■ Written task
Check each line of the records for "como"; collect those that have it.

■ Provided data
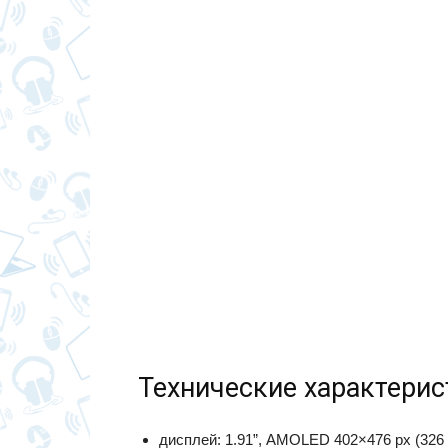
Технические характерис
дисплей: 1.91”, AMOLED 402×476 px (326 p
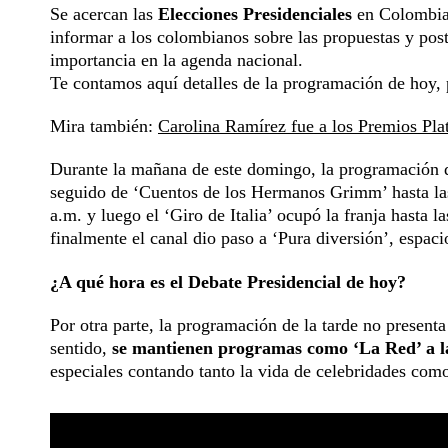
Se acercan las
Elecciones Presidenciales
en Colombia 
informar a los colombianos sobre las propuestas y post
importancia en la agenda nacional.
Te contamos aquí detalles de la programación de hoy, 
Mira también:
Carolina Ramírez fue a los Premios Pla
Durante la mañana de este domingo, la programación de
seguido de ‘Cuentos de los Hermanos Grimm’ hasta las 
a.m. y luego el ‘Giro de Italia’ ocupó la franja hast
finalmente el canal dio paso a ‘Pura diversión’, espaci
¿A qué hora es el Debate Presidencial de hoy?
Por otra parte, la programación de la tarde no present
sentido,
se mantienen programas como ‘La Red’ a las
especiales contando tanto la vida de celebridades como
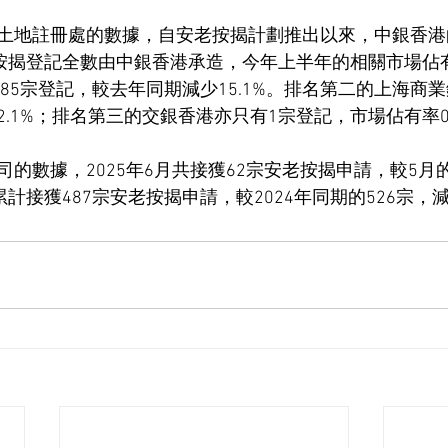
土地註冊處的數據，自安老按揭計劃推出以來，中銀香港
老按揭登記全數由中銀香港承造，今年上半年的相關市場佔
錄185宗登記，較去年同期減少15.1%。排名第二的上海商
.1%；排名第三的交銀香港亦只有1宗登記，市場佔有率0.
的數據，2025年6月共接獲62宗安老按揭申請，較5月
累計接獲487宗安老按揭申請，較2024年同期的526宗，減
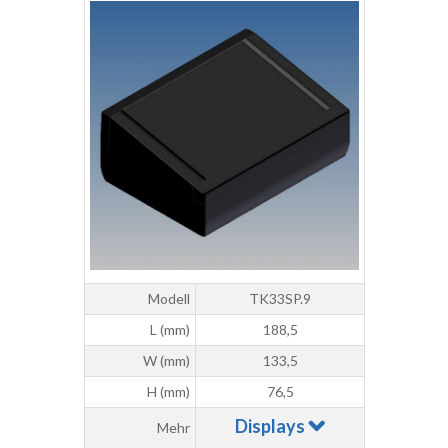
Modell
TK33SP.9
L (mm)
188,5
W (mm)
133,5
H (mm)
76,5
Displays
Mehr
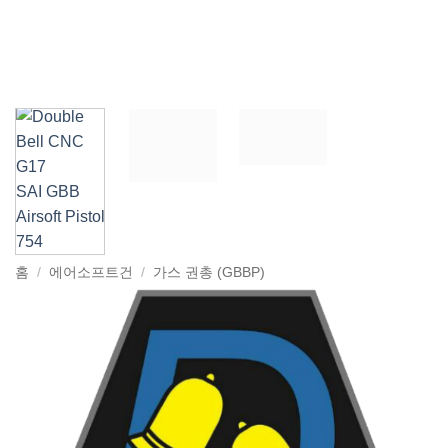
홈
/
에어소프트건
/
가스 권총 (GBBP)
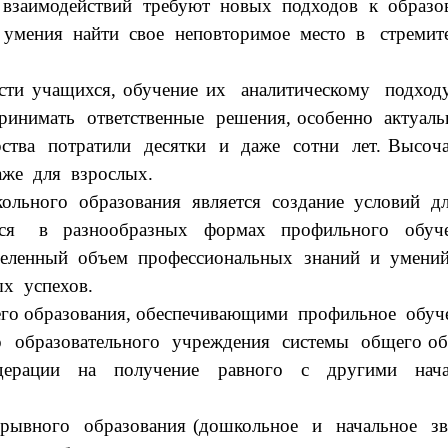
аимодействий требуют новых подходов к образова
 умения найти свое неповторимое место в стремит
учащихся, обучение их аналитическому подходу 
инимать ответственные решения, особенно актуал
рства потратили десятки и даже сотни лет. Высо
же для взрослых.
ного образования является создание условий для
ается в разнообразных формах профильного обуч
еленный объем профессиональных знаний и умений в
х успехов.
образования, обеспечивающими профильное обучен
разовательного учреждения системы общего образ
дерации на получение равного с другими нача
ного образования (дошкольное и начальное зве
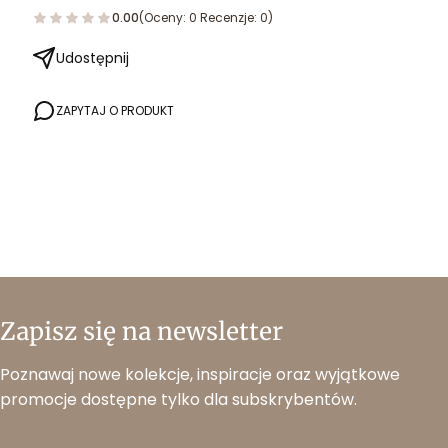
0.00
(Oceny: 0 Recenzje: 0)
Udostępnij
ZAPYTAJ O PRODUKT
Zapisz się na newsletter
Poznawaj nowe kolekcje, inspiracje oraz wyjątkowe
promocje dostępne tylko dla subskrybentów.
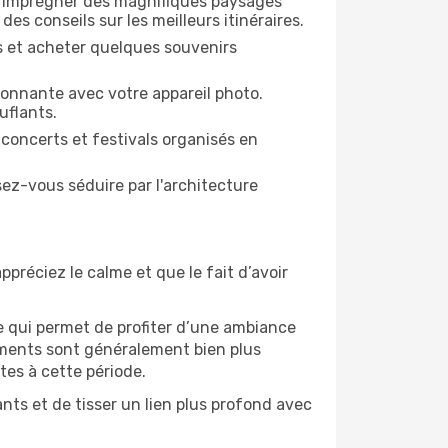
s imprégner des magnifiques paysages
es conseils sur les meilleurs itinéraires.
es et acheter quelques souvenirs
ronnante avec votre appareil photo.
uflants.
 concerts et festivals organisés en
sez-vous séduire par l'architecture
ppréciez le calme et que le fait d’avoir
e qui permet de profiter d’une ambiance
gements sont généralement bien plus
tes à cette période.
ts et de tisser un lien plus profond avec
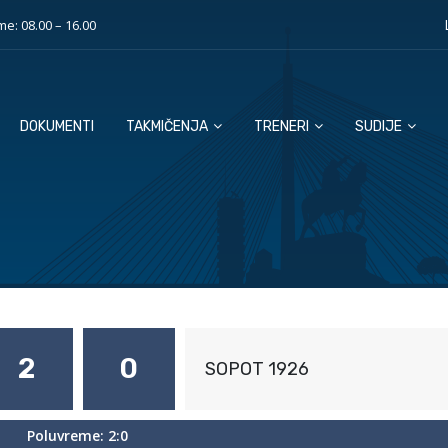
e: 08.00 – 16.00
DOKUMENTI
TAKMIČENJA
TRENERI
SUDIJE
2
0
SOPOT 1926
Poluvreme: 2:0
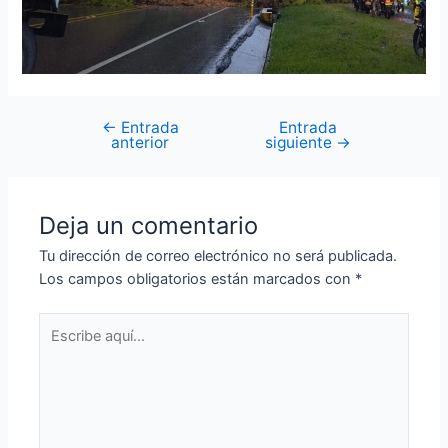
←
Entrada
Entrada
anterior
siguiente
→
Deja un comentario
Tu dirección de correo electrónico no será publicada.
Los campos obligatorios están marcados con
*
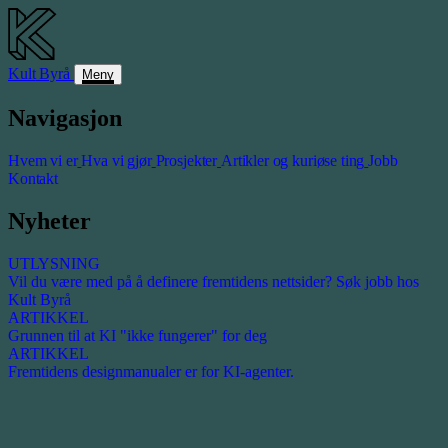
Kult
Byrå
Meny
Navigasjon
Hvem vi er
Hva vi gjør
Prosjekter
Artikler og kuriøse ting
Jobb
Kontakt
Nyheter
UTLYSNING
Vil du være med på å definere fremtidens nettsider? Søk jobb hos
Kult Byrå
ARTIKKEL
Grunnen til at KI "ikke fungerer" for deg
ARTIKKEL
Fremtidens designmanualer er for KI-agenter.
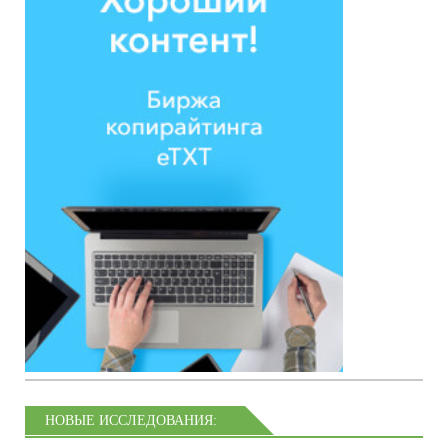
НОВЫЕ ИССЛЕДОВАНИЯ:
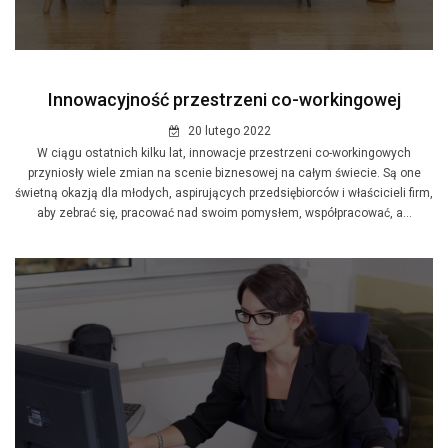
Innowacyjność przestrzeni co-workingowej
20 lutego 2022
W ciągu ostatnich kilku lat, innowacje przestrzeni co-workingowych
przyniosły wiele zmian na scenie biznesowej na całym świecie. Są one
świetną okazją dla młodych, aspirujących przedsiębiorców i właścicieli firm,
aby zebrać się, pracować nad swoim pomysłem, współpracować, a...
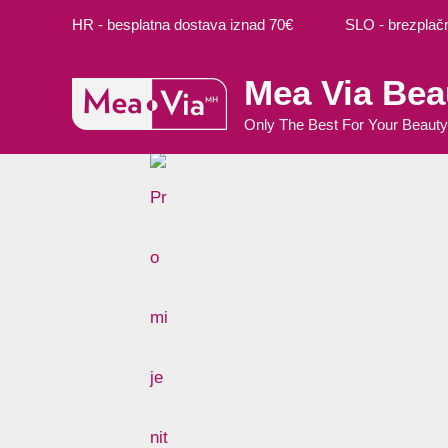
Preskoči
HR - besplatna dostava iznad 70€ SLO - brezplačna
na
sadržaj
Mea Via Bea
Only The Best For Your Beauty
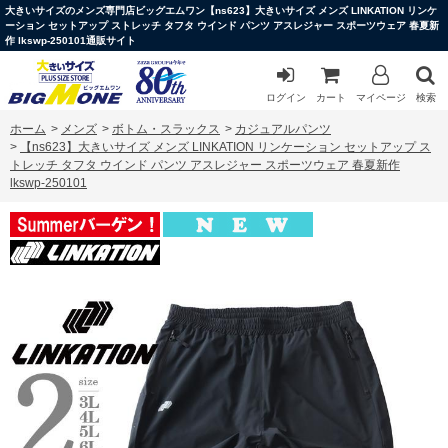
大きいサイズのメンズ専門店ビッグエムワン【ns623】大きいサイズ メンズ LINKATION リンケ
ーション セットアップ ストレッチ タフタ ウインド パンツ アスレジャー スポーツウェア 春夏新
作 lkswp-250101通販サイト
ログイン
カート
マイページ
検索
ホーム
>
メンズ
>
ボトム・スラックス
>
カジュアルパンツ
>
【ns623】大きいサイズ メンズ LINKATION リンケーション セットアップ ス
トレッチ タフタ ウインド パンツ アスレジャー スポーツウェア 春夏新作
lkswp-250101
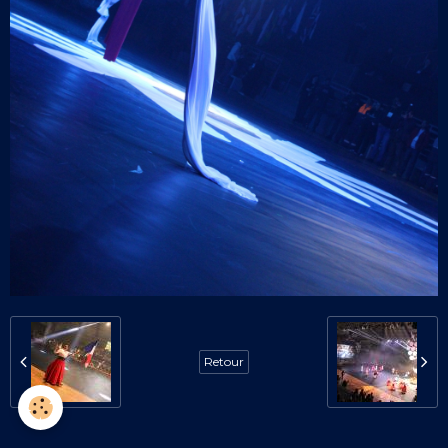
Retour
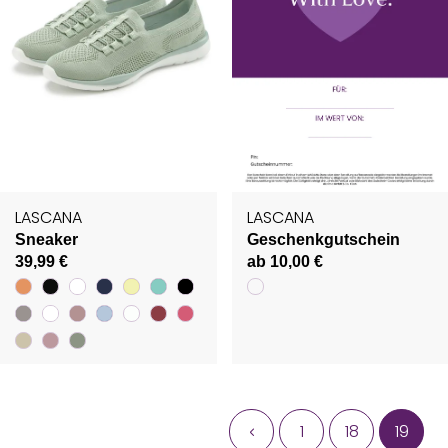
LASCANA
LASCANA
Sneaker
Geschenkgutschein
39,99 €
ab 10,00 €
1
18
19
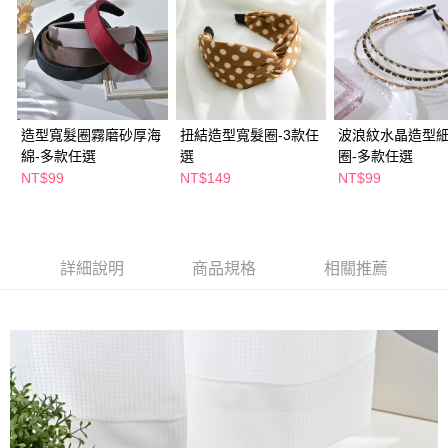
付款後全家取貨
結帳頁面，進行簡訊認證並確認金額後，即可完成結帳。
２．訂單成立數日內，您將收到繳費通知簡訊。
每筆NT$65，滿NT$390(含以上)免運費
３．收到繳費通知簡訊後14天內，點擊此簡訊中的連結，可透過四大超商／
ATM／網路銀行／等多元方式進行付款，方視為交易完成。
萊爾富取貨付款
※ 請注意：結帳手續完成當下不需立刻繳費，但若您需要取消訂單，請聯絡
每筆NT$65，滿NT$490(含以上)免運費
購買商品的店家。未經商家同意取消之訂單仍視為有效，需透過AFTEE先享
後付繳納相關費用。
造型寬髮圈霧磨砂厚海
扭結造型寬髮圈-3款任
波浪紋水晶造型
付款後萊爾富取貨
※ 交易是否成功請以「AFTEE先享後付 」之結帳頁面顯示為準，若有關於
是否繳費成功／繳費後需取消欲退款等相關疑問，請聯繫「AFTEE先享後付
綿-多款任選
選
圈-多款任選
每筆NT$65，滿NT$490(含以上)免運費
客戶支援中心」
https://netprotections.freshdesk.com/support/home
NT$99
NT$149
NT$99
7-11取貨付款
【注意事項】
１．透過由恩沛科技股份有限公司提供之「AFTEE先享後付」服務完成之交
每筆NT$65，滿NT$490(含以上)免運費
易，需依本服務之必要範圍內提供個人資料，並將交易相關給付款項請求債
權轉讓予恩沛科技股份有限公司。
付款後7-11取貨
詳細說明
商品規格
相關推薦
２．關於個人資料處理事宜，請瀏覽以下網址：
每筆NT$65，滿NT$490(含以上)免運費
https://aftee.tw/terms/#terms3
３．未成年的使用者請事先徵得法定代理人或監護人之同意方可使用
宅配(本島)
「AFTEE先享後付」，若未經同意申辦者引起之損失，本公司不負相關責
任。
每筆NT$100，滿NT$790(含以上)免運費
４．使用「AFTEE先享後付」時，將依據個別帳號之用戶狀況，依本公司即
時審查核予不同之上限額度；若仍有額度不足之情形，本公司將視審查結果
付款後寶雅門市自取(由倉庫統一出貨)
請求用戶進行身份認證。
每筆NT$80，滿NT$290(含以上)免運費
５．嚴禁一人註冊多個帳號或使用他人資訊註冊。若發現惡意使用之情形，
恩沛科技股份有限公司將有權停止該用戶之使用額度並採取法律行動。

■ Answer box
se mantienen programas como ‘La Red’ a las
especiales contando tanto la vida de celebridades como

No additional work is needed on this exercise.